Isolating network issues to a physical host NIC

Products

VMware vSphere ESXi VMware NSX

Issue/Introduction

NIC failures can be deceptive when the vSphere OS is not detecting any issues, such as link state down criteria 128.
The NIC driver provides most of the health information needed for detection of physical NIC issues.
This article addresses events when the vSphere OS successfully passes packets to the NIC, yet the packets do not arrive at the next hop. The physical link state reports as up.

Environment

VMware NSX
Vmware vSphere ESXi

Cause

To detect whether the issue is the NIC or the physical cable between NIC and the next hop interface, captures at the host and the next hop upstream switch are necessary.

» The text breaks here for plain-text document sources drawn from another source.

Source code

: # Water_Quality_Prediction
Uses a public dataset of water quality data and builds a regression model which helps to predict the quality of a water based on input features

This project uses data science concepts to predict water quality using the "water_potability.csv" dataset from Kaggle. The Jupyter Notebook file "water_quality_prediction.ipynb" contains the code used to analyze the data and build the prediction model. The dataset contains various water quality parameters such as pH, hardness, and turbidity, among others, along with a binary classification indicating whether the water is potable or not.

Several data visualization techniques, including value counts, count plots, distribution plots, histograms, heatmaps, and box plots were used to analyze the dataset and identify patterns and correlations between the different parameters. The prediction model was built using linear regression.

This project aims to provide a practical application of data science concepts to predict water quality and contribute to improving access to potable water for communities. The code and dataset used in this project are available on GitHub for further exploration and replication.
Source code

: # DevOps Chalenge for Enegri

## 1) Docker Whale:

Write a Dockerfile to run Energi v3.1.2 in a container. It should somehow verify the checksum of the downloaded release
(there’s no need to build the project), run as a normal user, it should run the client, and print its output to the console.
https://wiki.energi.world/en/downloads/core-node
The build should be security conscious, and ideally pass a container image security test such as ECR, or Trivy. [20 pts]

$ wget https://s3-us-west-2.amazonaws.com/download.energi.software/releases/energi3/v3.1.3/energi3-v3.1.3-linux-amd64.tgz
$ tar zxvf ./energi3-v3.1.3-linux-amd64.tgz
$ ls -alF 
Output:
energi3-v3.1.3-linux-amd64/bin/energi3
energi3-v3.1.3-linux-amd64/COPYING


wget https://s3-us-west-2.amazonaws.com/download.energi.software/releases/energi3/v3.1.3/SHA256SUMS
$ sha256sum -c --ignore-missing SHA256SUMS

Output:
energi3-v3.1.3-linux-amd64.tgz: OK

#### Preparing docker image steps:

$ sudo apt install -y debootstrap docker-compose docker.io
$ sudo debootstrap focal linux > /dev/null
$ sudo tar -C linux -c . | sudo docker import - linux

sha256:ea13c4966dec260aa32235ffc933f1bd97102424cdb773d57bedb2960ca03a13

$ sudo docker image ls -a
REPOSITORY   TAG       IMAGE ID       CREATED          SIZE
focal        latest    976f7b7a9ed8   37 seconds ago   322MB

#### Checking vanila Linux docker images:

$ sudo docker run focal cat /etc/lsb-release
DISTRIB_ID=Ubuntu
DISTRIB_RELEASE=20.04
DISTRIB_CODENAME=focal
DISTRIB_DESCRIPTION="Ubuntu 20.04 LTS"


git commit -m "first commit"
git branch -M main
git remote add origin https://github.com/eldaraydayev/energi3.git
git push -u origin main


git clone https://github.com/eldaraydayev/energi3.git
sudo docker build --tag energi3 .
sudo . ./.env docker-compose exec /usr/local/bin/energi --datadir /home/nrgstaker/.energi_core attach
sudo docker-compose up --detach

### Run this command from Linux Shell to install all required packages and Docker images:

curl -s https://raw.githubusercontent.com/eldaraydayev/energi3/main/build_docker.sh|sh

Starting with point 1, this diagram shows an ARP request leaving a virtual machine, traversing the virtual switch, getting sent to the physical NIC, and leaving the ESXi host. This is the standard expected behavior for all packets leaving an ESXi host and entering the physical network.

Testing at the host:

Ensure Source VM is sending packets to the vswitch
Testing Setup:
Start a continuous ping from the source VM to its gateway
Identify switchport number:
esxcli vm process list | less
Search list for VM name and record the World ID (WID)
esxcli network vm port list -w <WID>
Record the switchport number and uplink.
Alternatively esxtop option "n" can be used to identify the switchport and uplink if the list is short.
Packet captures
1. Packet Trace:
  1. The trace shows what points the packet traverses through the virtual network datapath (vSwitch).
  2. The ARP request leaves the VM via the VnicTx point. It passes through the ESXi host network stack to the UplinkSndKernel point, which is the last point where vSphere can see it.
  3. This is where the packet is handed off to the physical NIC of the host.
  4. This command is proof of the handling of the packet.pktcap-uw --trace --ip <IP of VM or destination>
    
    The assumption made at this point is the packet has been given to the NIC and the NIC has sent it to the next upstream interface.
2. Switchport capture:
  
  pktcap-uw --swithchport <switchport ID> --capture VnicTx,VnicRx --ng -o - |tcpdump-uw -enr -This is a bidirectional capture showing the VM's transit of packets, and the VM's receipt of incoming packets.
  Focus on what packets are visible. Note if ARP packets are only ARP request "who has ..."
3. Uplink Capture:
  pktcap-uw --uplink <vmnicX> --capture UplinkSndKernel,UplinkRcvKernel --ng -o - |tcpdump-uw -enr -
  This is a bidirectional capture showing the ESXi host's transit of packets, and the host's receipt of incoming packets.
  Note if the ARP request packet is seen at UplinkSndKernel and if there is an ARP reply seen at UplinkRcvKernel.
  
  Based on the observations, the next steps will require similar testing and captures performed at the next upstream switch interface.
  If the uplink capture on the host shows ARP requests UplinkSndKernel capture point and no ARP reply at UplinkRcvKernel, then it is assumed that the NIC sent the packet upstream.
  The upstream test is performed by persons that have access to the upstream physical switch.
  
  There are two scenarios that can occur:

1. - The ARP arrives and the request is responded to with an ARP reply.
  - The ARP does not arrive and no ARP reply is generated.
    
    This scenario is when it is assumed that the ARP request was forwarded by the NIC to the switch. Testing at the switch shows a healthy switch interface with no indication of the connection medium having issues statistically (i.e. There are no CRCs seen incrementing at the interface). No ARP reply will be generated since no ARP request arrives at the interface.
    
    The ARP request is seen at the UplinkSndKernel capture point, thus the ESXi OS has delivered the packet to the physical NIC driver and the assumption is made that the packet is now on the wire heading to the next switchport upstream.
    
    However, the upstream switchport is not receiving the ARP request, and testing has found the upstream switchport to be healthy and the connection medium to be error free. This leaves only the physical NIC as suspect. The next check is to migrate the test source VM to another host and determine if the issue follows it to the next host. If the issue does not follow the VM, then the issue is isolated to the original host. If the issue moves with the VM, then more investigation is needed.

Resolution

Replace the physical NIC in the ESXi host.

Additional Information

This method does not cover what might be seen in the nicinfo.sh data or logs.
This is a method for troubleshooting this specific issue live.
There will not be any criteria 128 error messages seen in the host's vmkernel.log or vobd.log.
Packet captures are assumed to have been used to verify the VM is sending ARP requests.
Packet captures show ARP requests leaving the capture point UplinkSndKernel towards the upstream switch.